§ Work order: A picture-free, exact reproduction of the listing that follows is required.
*** Opening The data ***
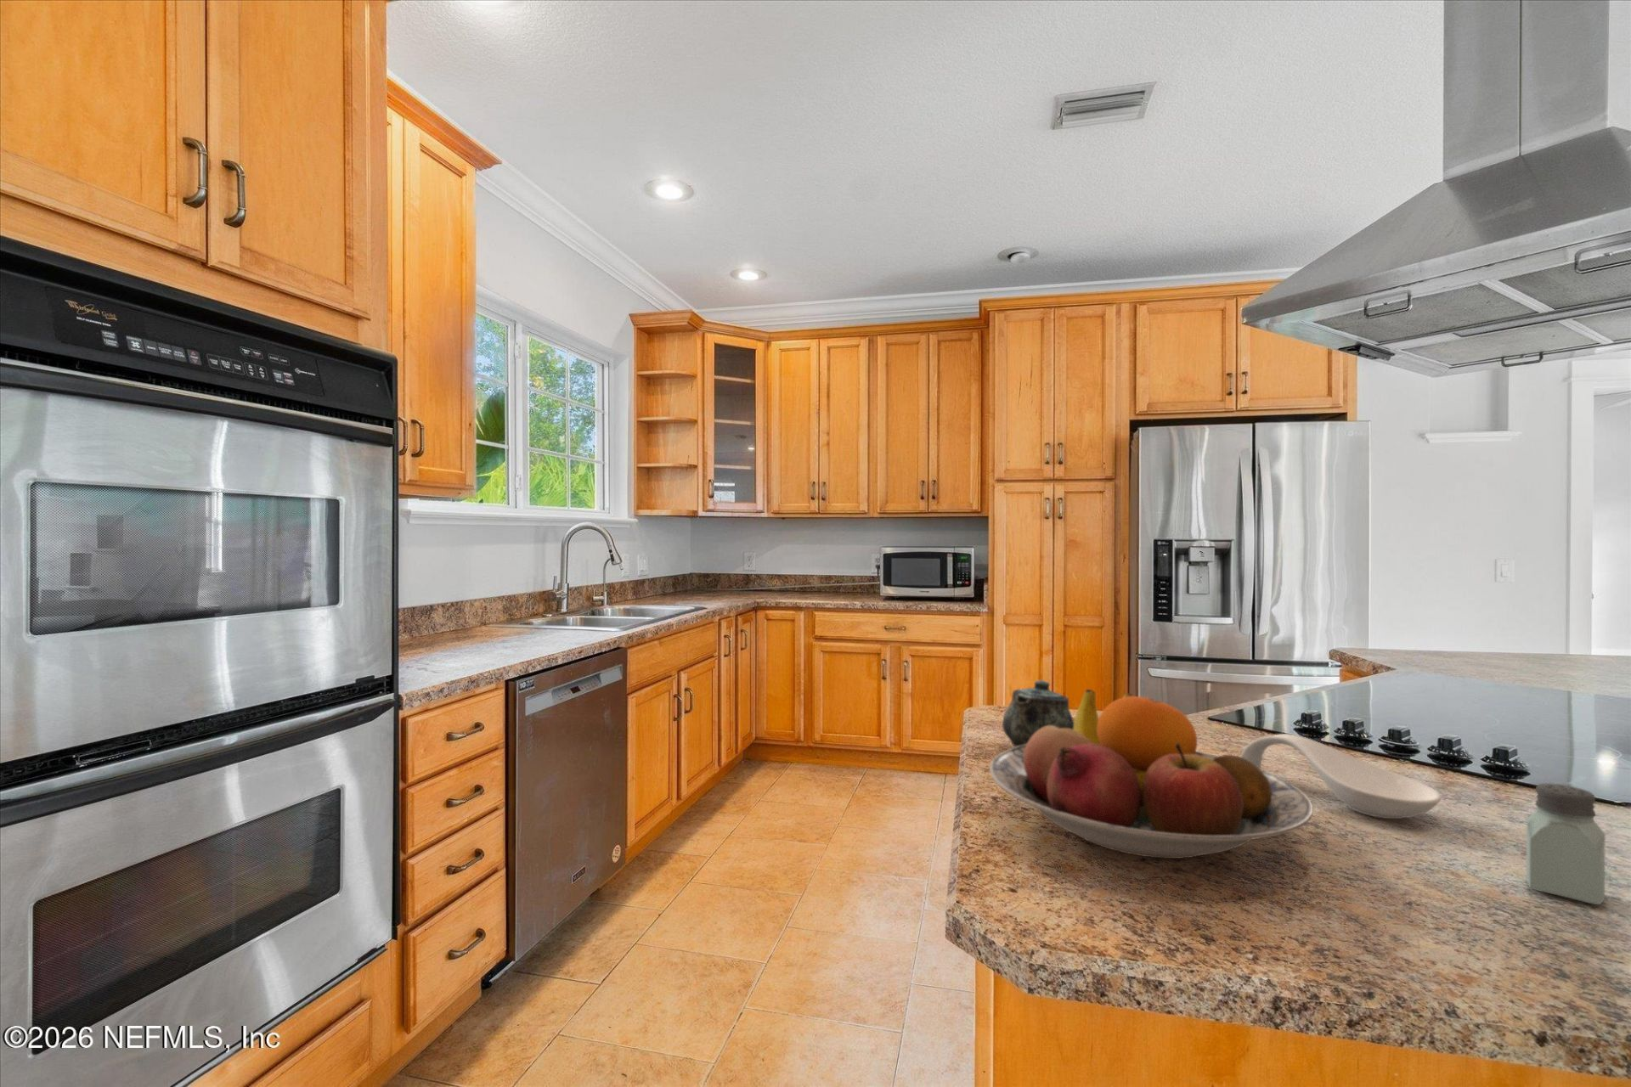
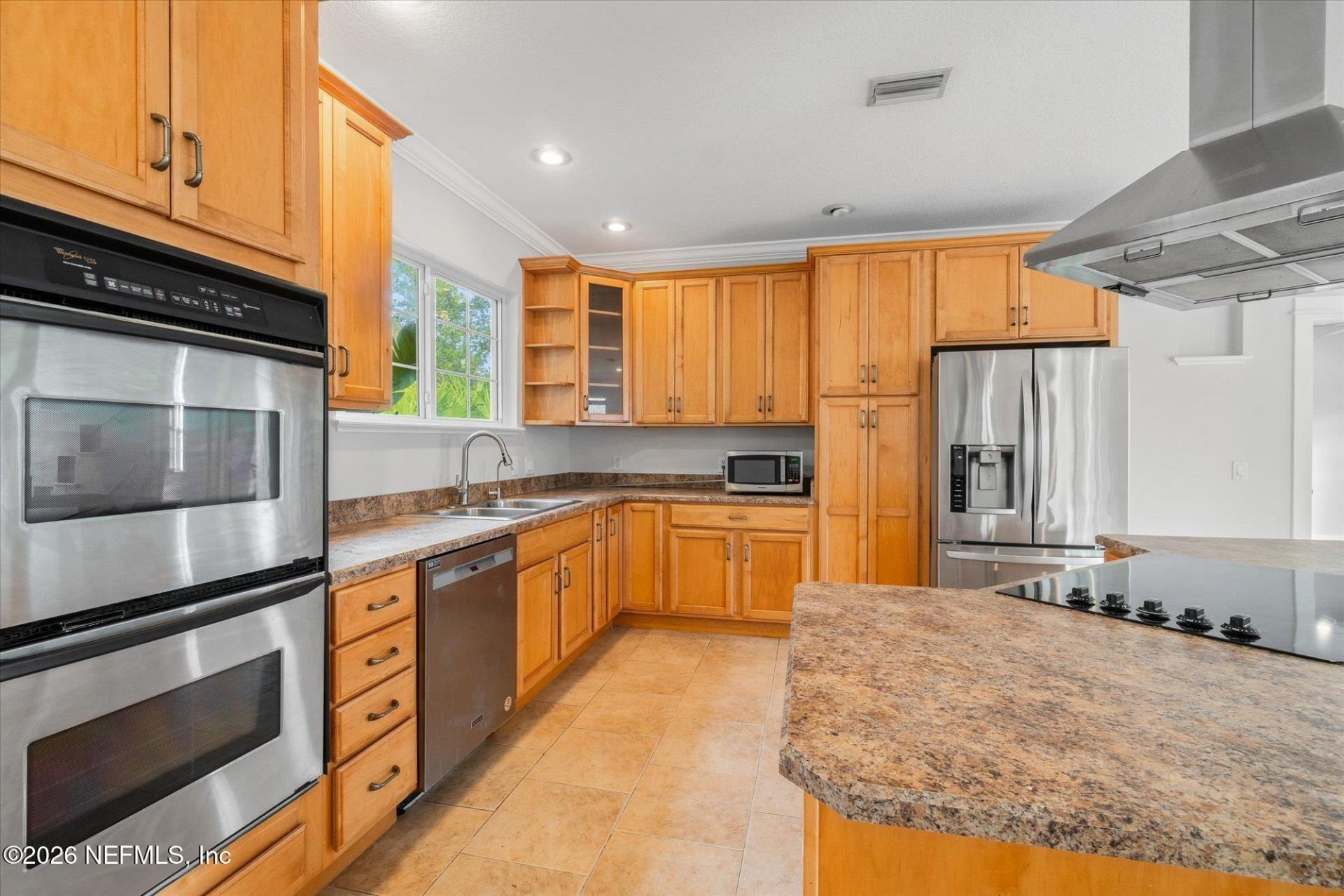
- spoon rest [1239,733,1442,819]
- chinaware [1001,679,1075,747]
- saltshaker [1525,782,1607,905]
- fruit bowl [989,689,1313,859]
*** Closing The data ***
§ Solved exercise:
- spoon rest [1239,733,1442,819]
- chinaware [1001,679,1075,747]
- saltshaker [1525,782,1607,905]
- fruit bowl [989,689,1313,859]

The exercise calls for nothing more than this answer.